Das Material – Eisen und Silber – hatte symbolische Bedeutung: Das schwarze Eisen stand für Bescheidenheit und militärische Tugend, während das Silber die königliche Würde der Auszeichnung unterstrich. Die Kombination dieser Materialien spiegelte die preußischen Ideale von Pflichterfüllung und Opferbereitschaft wider. Während der wirtschaftlichen Engpässe der Kriegsjahre wurde die Qualität der Materialien und Verarbeitung jedoch zunehmend beeinträchtigt.

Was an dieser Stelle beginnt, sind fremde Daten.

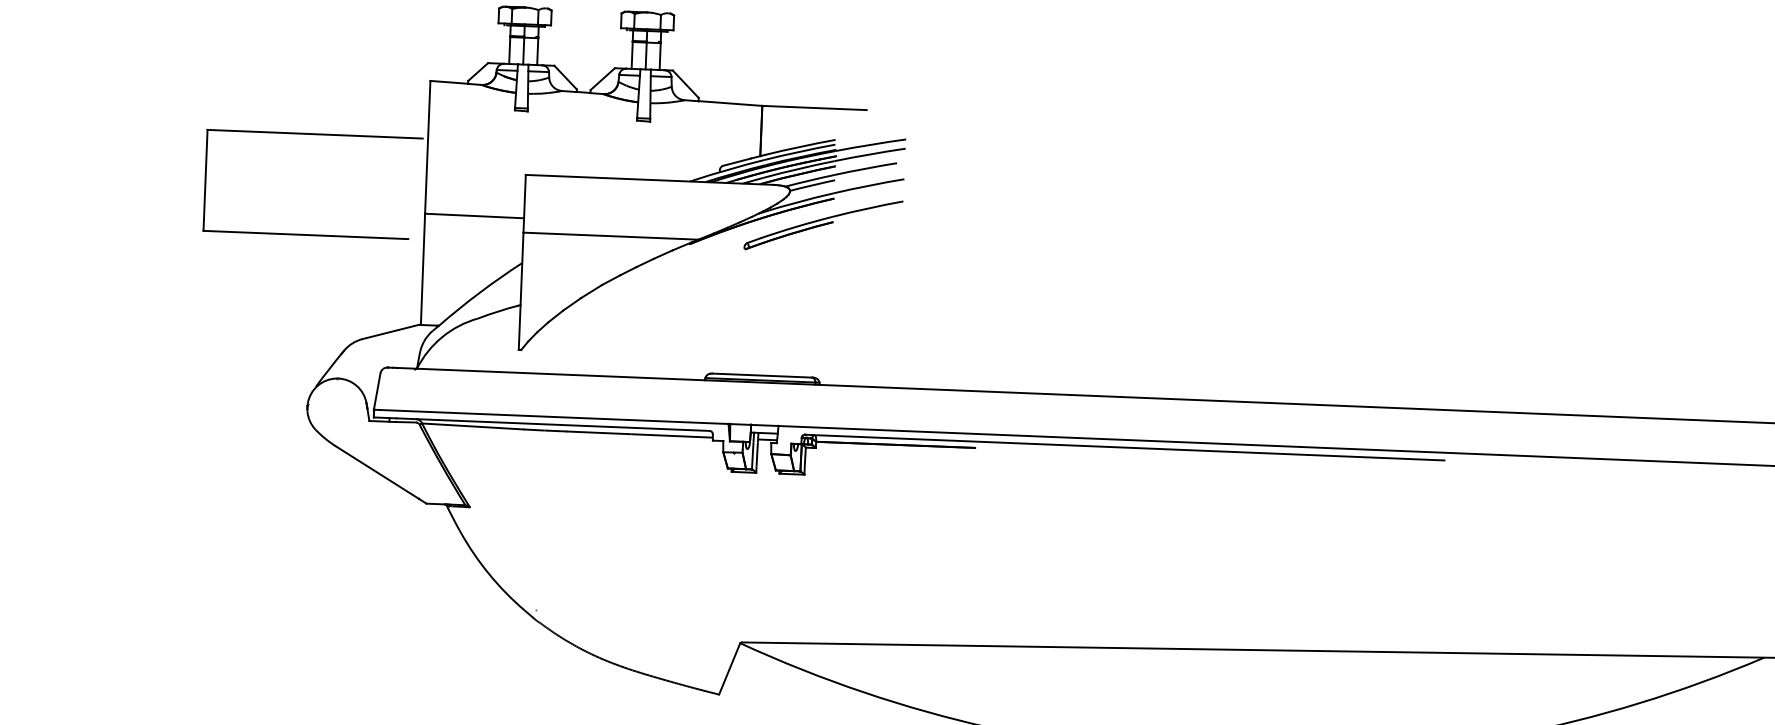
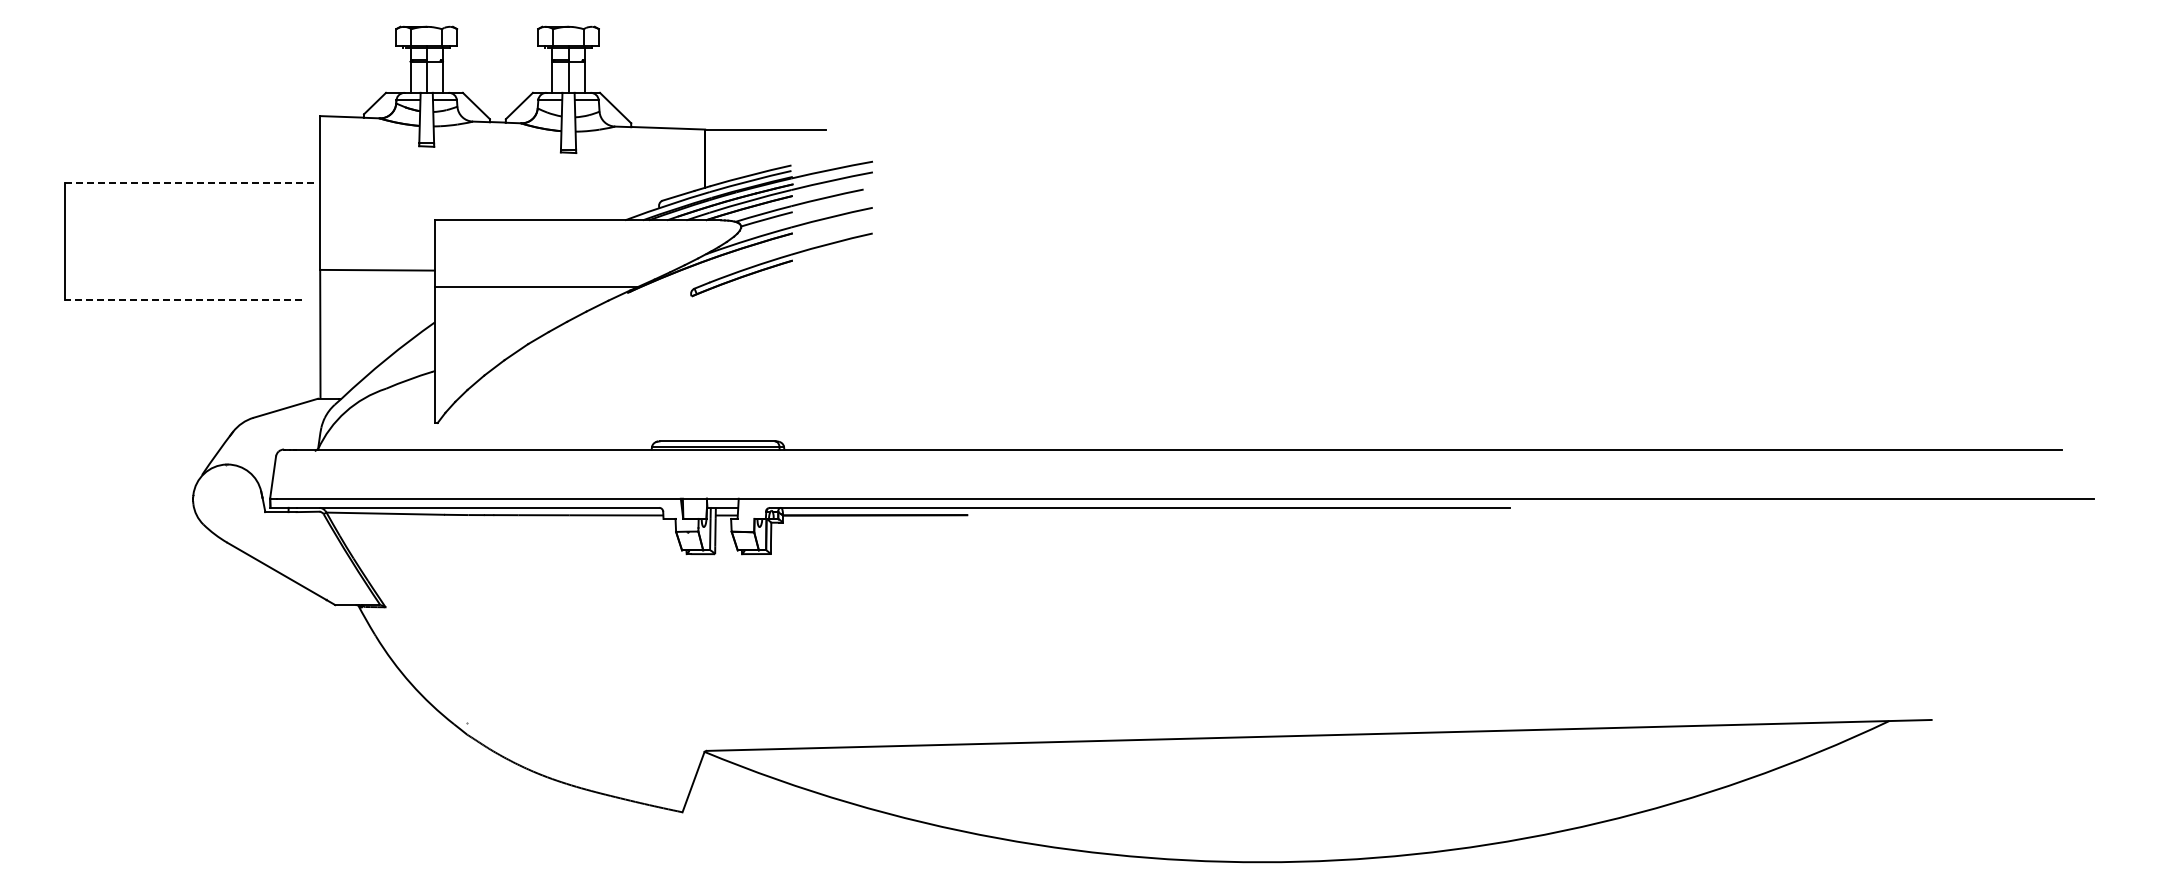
line: (315, 134) -> (189, 183), solid -> dashed
line: (306, 235) -> (183, 300), solid -> dashed

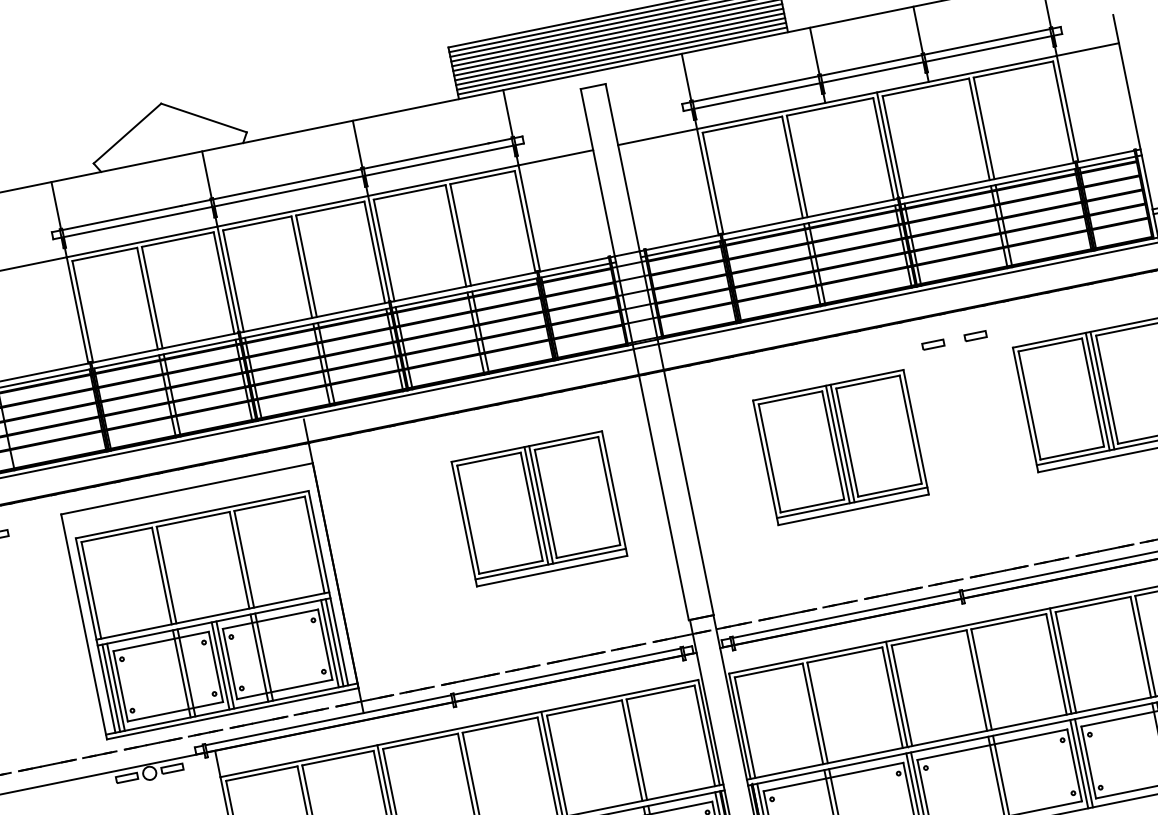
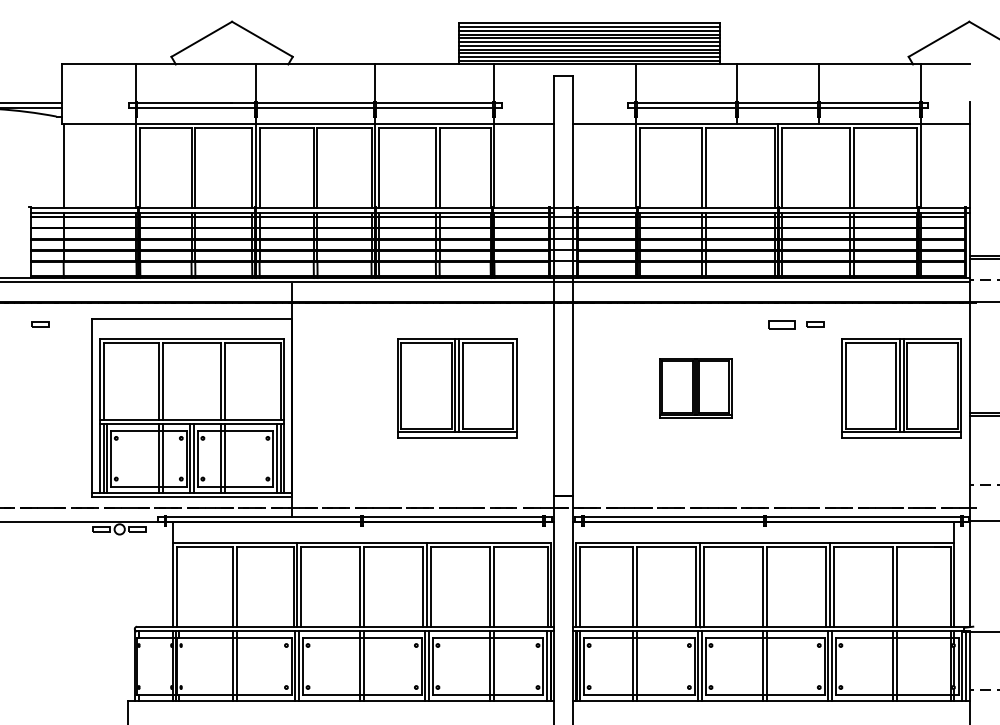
part: (933, 344) -> (782, 324), size x1.6
part: (840, 447) -> (695, 388), size x0.6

Die Trageweise der 1. Klasse war präzise geregelt: Die Auszeichnung wurde direkt an der linken Brustseite der Uniform angebracht, meist auf Höhe der Brusttasche. Die Schraubmontage gewährleistete einen festen Sitz, was bei den Strapazen des Frontdienstes von praktischer Bedeutung war. Nach dem Krieg durfte das Eiserne Kreuz auch an Zivilkleidung getragen werden, was seine besondere Stellung im deutschen Ordenskodex unterstrich.

Nach dem Ende des Ersten Weltkriegs und dem Zusammenbruch der Monarchie behielt das Eiserne Kreuz seine Bedeutung als Symbol militärischer Tapferkeit. Träger der Auszeichnung bildeten in der Weimarer Republik eine angesehene Gruppe von Veteranen. Die Auszeichnung wurde später im Zweiten Weltkrieg erneut gestiftet, wobei die Grundform beibehalten wurde.

Heute stellen originale Eiserne Kreuze 1. Klasse aus dem Ersten Weltkrieg, insbesondere von dokumentierten Herstellern wie Carl Dillenius, begehrte Sammlerstücke dar. Sie sind wichtige Zeugnisse der deutschen Militärgeschichte und der Ordenskunde. Die Erhaltung solcher Stücke, einschließlich der korrekten Schraubbefestigung und der Herstellermerkmale wie der Silberpunze, ist für die historische Forschung von großer Bedeutung.